DOD’s Program Helps Find Vulnerabilities Before They Find You
DOD Cyber Crime Center’s (DC3) Vulnerability Disclosure Program (VDP) serves as the ingestion point for all vulnerability reporting for Joint Force Headquarters-Department of Defense Information Network (JFHQ-DODIN) and U.S. Cyber Command. The division has processed more than 50,000 reports since its launch in 2016, according to Melissa Vice, the program’s director explained during the event.
“These are big, high target assets that are being attacked daily. So it is very important to get ahead of those vulnerabilities,” said Vice. “The uniqueness of our program is that we ingest those reports from crowdsource ethical researchers in 45 different countries. It comes into our group within DC3, we triage, validate those reports, and get them over to JFHQ-DODIN for timely remediation.”
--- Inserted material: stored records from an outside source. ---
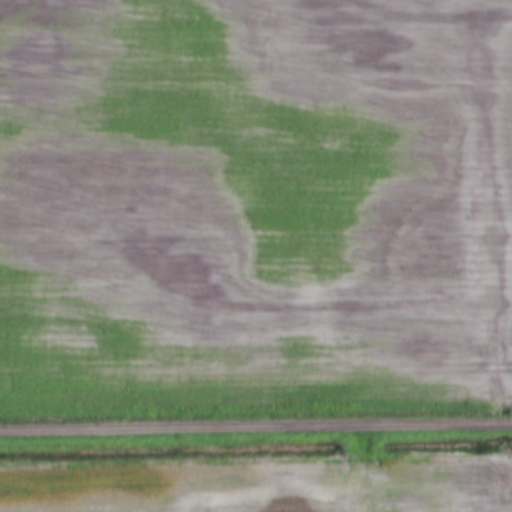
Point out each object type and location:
road: (256, 428)
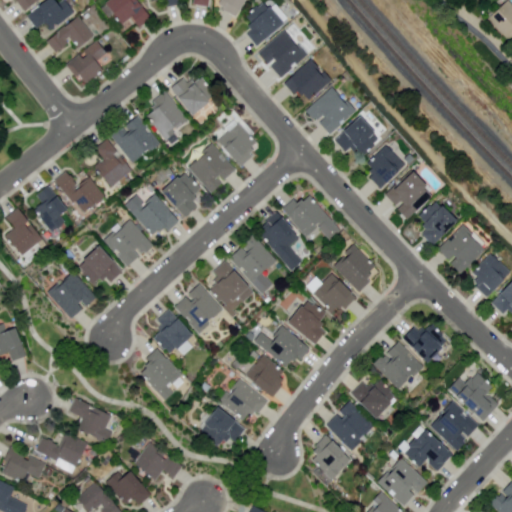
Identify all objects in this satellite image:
building: (168, 2)
building: (198, 2)
building: (23, 3)
building: (203, 3)
building: (29, 4)
building: (171, 4)
building: (229, 6)
building: (236, 7)
building: (123, 11)
building: (131, 12)
building: (49, 15)
building: (52, 15)
building: (501, 20)
building: (259, 24)
building: (504, 24)
building: (263, 26)
road: (475, 33)
building: (68, 36)
building: (74, 37)
building: (280, 54)
building: (283, 54)
building: (85, 64)
building: (91, 64)
road: (37, 80)
building: (307, 81)
building: (305, 82)
railway: (433, 83)
railway: (428, 90)
building: (188, 96)
building: (197, 96)
road: (1, 103)
road: (99, 108)
building: (328, 111)
building: (330, 112)
road: (13, 115)
building: (163, 117)
building: (170, 118)
park: (17, 119)
road: (402, 125)
road: (37, 126)
building: (358, 137)
building: (355, 139)
building: (132, 140)
building: (138, 141)
building: (237, 144)
building: (241, 145)
building: (115, 166)
building: (109, 167)
building: (384, 167)
building: (380, 168)
building: (209, 170)
building: (213, 170)
building: (77, 192)
building: (84, 194)
building: (407, 195)
building: (409, 195)
building: (184, 197)
building: (47, 209)
building: (55, 211)
building: (155, 216)
building: (153, 218)
building: (308, 218)
building: (315, 220)
building: (434, 223)
building: (439, 225)
building: (18, 233)
building: (276, 234)
building: (26, 235)
building: (286, 241)
road: (201, 243)
building: (132, 244)
building: (126, 245)
building: (459, 250)
building: (461, 251)
building: (251, 264)
building: (259, 265)
building: (354, 268)
road: (413, 268)
building: (103, 269)
building: (96, 270)
building: (359, 270)
building: (487, 276)
building: (491, 277)
building: (225, 285)
building: (235, 291)
building: (329, 293)
building: (338, 296)
building: (69, 297)
building: (74, 297)
building: (504, 300)
building: (505, 302)
building: (196, 309)
building: (203, 311)
building: (306, 322)
building: (313, 323)
building: (169, 334)
building: (176, 335)
building: (423, 342)
building: (424, 342)
building: (9, 345)
building: (12, 345)
building: (280, 347)
building: (287, 348)
road: (342, 360)
road: (90, 362)
building: (396, 366)
building: (398, 366)
road: (62, 368)
building: (0, 374)
building: (159, 374)
building: (157, 376)
building: (265, 376)
road: (47, 377)
building: (270, 378)
building: (472, 395)
building: (372, 396)
building: (475, 397)
building: (374, 399)
building: (242, 401)
building: (247, 402)
road: (15, 405)
road: (142, 409)
building: (89, 422)
building: (94, 423)
building: (452, 426)
building: (348, 427)
building: (454, 427)
building: (218, 428)
building: (351, 428)
building: (226, 430)
building: (61, 451)
building: (67, 451)
building: (424, 451)
building: (427, 452)
building: (327, 458)
building: (329, 459)
building: (154, 463)
building: (159, 464)
building: (19, 466)
building: (25, 467)
road: (269, 474)
road: (223, 482)
building: (400, 483)
building: (402, 483)
building: (125, 487)
building: (131, 490)
building: (10, 499)
building: (99, 500)
building: (503, 500)
building: (8, 501)
building: (93, 501)
building: (503, 501)
building: (383, 505)
road: (198, 508)
building: (259, 510)
building: (69, 511)
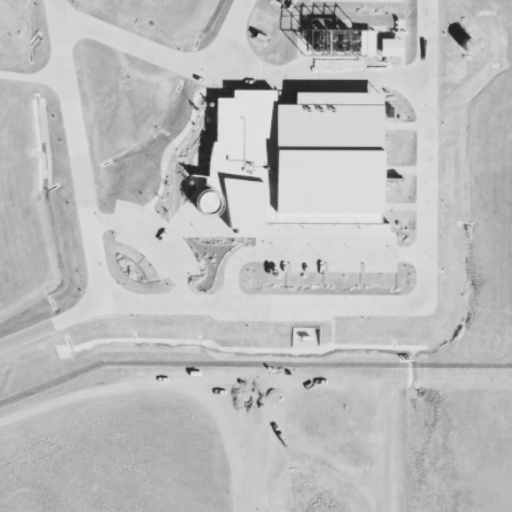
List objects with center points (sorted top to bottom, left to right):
building: (364, 42)
building: (389, 47)
road: (324, 74)
building: (289, 160)
road: (423, 281)
road: (51, 321)
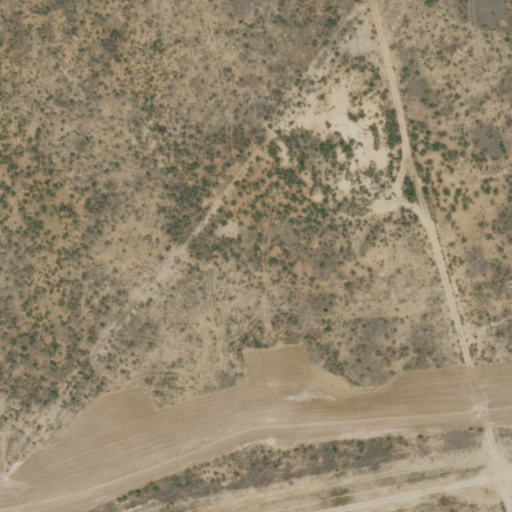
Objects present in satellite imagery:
road: (469, 146)
road: (461, 503)
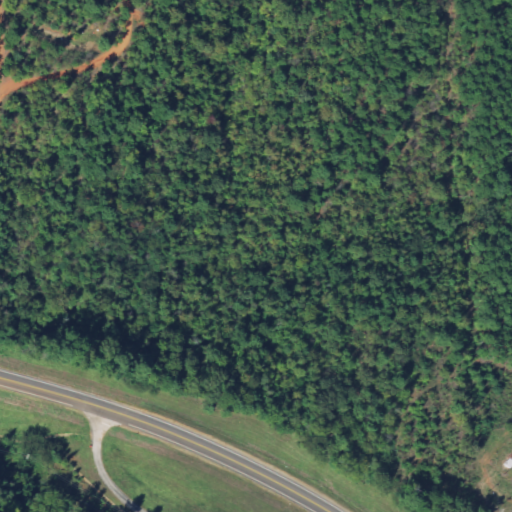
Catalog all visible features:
road: (169, 431)
road: (99, 466)
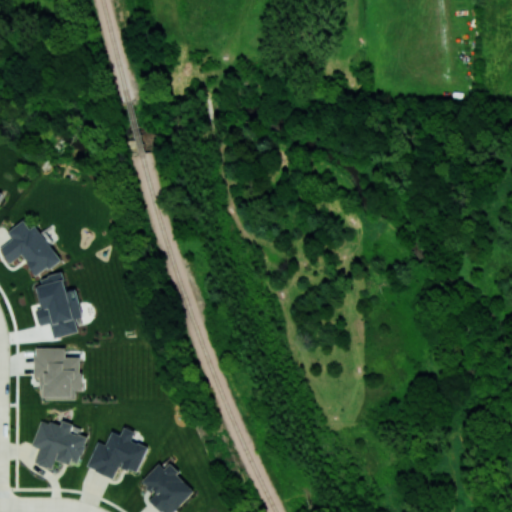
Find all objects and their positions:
railway: (107, 20)
railway: (119, 69)
park: (54, 116)
railway: (134, 126)
building: (30, 247)
railway: (181, 286)
building: (59, 305)
building: (58, 371)
building: (58, 443)
building: (117, 453)
park: (399, 460)
railway: (253, 463)
building: (167, 488)
road: (47, 502)
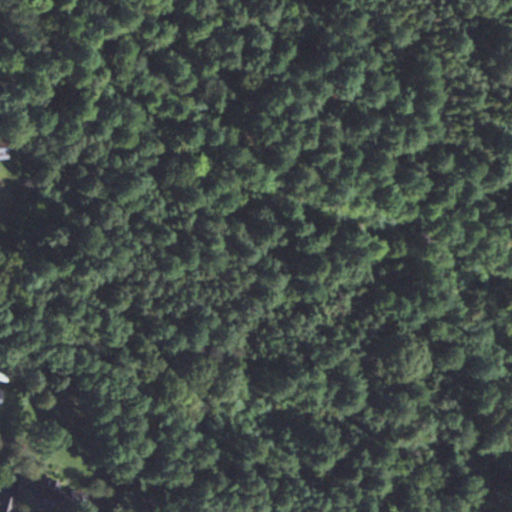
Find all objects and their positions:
building: (1, 374)
building: (44, 496)
building: (3, 504)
Vice also highlighted the Defense Industrial Base Vulnerability Disclosure Program (DIB VDP) that launched in June 2024. The program led helps defense contractors find and fix software vulnerabilities in their internet-facing systems. It aims to reduce cybersecurity risks and protect both the Defense Industrial Base and the DOD from potential threats.
“As rules are coming out as new things are coming within the DFARS, and maybe even in legislation that says you have to have now your own vulnerability disclosure policies or similar things, it’s good to know what capabilities are already out there for you to assist,” said Vice. “We have loved being a partnership with NIST over the years. We also have co-authored with CISA to create the [NIST’s] SP 800-216 on DOD’s vulnerability disclosures and management.”
Wiz Provides a New Way for Agencies to do Security
Siloed tools create gaps, limit visibility and lack insight into the root cause and immediate remediation steps. Wiz created the first cloud native security solution built and architected for the cloud, according to Dean Scontras, vice president of Wiz’s Public Sector.
“Wiz fills those technical and organizational gaps that lead to risk and simplify that process,” said Scontras. “When we plug a Wiz into an agency’s cloud environment, usually that personnel can see their multi-cloud estate instantly with complete context.”
Scontras explained what industry calls “democratizing security,” which provides a single platform that all stakeholders can use to see the same information and allow them to collaborate across silos.
“One of my favorite analogies for this is when Log4j vulnerability broke out, the customer plugged Wiz into their environment and security cloud, and developers could all see where those vulnerabilities were, which pose the most threat and how to mitigate it immediately,” said Scontras. “It’s not just for CMMC, it’s for FedRAMP, it’s for agencies, it’s for the entire country’s cybersecurity supply chain.”
Wiz also collaborates with government agencies — from a regulations standpoint — by sharing threat information.
“I think there’s another side of Wiz that’s actively participating with the government from a threat intelligence perspective. So that is cross collaboration,” said Scontras. “I think also, from a from a tools perspective, we provide all those vulnerabilities and risk management frameworks that you can map against as a government customer, so you know if you’re in compliance or out of compliance.”